FERC has directed SPP to submit a compliance filing for its proposal to unwind credit payment obligations assessed under Attachment Z2 of its tariff for transmission service taken from 2008 to 2016.
In an order issued Sept. 18 at its monthly open meeting, the commission determined that SPP lacked specifics in its proposed five-year plan to process about $138.5 million in refunded transmission service revenue credits paid during the refund period (March 2008 through August 2015) and an additional $8.2 million to refund point-to-point rates that increased during that time (ER16-1341).
FERC directed the RTO to explain how the refunds from entities that elect the payment plan will be allocated to entities owed refunds and to lay out how the plan interacts with a separate short-payments plan. It ordered the grid operator to clarify the allocation of “necessary revenue reduction in proportion to the outstanding net amounts owed by each entity on an aggregate basis after netting together the individual amounts payable and receivable for that invoice date.”
“We acknowledge that an option for a five-year payment plan could provide needed flexibility to the parties that must make repayments, but details of the specifics of the payment plan, and what the impact on refunds of this plan will be, remain open questions,” the commission wrote. “Accordingly, we direct SPP to explain how it would proceed both for entities that owe and are owed refunds in a situation where an entity selected the five-year payment plan option but was unable to pay refund amounts during the five-year period.”
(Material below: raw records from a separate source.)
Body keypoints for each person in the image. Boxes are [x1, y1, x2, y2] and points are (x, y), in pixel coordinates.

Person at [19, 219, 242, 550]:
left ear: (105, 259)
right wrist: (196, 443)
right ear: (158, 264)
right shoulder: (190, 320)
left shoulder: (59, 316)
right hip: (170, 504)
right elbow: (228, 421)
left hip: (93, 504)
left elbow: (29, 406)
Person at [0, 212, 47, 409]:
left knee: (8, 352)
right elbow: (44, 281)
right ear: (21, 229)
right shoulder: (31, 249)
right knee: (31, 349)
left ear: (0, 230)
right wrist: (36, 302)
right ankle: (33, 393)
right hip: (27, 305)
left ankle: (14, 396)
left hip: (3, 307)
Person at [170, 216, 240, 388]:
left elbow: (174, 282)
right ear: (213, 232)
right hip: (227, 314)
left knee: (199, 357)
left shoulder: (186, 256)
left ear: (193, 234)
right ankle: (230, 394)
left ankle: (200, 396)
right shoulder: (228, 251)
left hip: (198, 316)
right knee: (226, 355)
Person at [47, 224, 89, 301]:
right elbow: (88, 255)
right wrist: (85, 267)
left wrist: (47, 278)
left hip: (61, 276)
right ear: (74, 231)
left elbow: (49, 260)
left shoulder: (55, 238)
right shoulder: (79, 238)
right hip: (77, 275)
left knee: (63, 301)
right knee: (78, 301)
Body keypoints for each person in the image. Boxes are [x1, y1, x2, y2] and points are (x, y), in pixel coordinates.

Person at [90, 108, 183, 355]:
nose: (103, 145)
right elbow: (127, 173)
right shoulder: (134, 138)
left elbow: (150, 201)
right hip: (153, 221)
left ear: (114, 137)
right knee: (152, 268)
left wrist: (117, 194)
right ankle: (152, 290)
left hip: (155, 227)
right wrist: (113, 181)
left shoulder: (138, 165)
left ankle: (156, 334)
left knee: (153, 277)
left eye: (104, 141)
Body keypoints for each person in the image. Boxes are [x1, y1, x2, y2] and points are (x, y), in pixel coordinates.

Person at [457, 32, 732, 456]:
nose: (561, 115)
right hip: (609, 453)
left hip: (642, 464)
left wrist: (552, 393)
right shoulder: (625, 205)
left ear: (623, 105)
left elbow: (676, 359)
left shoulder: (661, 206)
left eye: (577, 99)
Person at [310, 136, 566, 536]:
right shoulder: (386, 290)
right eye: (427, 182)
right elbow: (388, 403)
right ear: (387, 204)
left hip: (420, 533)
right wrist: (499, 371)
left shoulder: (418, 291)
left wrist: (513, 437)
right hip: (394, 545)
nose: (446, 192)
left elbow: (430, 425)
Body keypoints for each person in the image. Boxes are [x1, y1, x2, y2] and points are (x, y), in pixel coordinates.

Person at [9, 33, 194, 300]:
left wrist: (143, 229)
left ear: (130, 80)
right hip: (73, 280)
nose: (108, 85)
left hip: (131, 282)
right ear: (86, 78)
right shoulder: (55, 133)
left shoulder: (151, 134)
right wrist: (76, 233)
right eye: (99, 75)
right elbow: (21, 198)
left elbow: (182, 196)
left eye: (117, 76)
SPP’s response is due within 45 days of the order.
The Z2 issue has dogged SPP since 2016, when the grid operator owed $147 million plus interest to transmission customers for the historical period. Staff said in October 2024 that interest at that time stood at $33.4 million. (See “Grid Operator Waiting for FERC Order to Resettle Z2 Funds,” SPP Markets & Operations Policy Committee Briefs: Oct. 15-16, 2024.)
Under the attachment, transmission upgrade sponsors receive credits from any upgrade users whose service could not be provided “but for” the upgrade. The attachment also requires the RTO to invoice the charges monthly and to make any adjustments within one year.
However, software problems delayed the attachment’s final implementation for eight years before 2016, during which the RTO did not invoice for the upgrade charges. FERC approved a waiver request to settle more than 365 days in arrears, but in 2019, the commission reversed course and said SPP should have settled Z2 from only September 2015 forward. (See FERC Reverses Waiver on SPP’s Z2 Obligations.)
In January 2022, the grid operator updated its proposed refund plan and made an informational update to the commission in September 2024. If approved, SPP plans to send out refund invoices with interest for the refund period, accrued to the current invoice date.
Once a new settlement system is deployed in the coming months, invoices would be issued for the September 2015-January 2020 operating days. Additional resettlements from February 2020 would be run monthly in the current settlement system, along with normal current day Z2 settlements, until SPP catches up to the operating month.
SPP told FERC that the refunds and resettlement, before interest on refunds, total at least $657.8 million (as of June 2024). That amount grows by between $3 million and $4 million each month, it said.
The RTO has said it expects to resettle everything in about four years.
2nd Order 2222 Compliance Filing
Also at the open meeting, the commission accepted SPP’s second Order 2222 compliance filing, subject to another compliance filing to be submitted within 60 days (ER22-1697).
FERC found that in SPP’s December 2024 filing, the RTO complied with the first compliance order’s directives related to the commission’s decision to decline its jurisdiction over the interconnections of distributed energy resources to distribution facilities for the purpose of aggregation. The commission also found that SPP met Order 2222’s requirements of allowing distributed energy resource aggregators to register aggregations under one or more participation models to accommodate their physical and operational characteristics and proposing a maximum capacity requirement.
The commission rejected protests by Advanced Energy United, Sierra Club and virtual power plant operator Voltus that SPP’s proposed 2030 implementation timeline is “analogous” to MISO’s. (See FERC Permits 2030 Finish Date for MISO Order 2222 Compliance.)
The commission said it rejected MISO’s first timeline because the RTO proposed to defer Order 2222 implementation for several years. It said SPP’s proposal to implement the order in the second quarter of 2030 complies with the requirement for a “reasonable implementation date with adequate support to show that the proposal is appropriately tailored for its region and implements Order No. 2222 in a timely manner.”
“Here, SPP is not proposing to defer Order No. 2222 implementation. Rather, SPP has adequately explained why an effective date five years from the commission’s acceptance of its revised proposal is appropriate for its region due to its implementation needs,” FERC wrote.
Approved in September 2020, Order 2222 directed all FERC-jurisdictional regional grid operators to revise their tariffs to allow DERs to participate in their capacity, energy and ancillary service markets. (See FERC Opens RTO Markets to DER Aggregation.)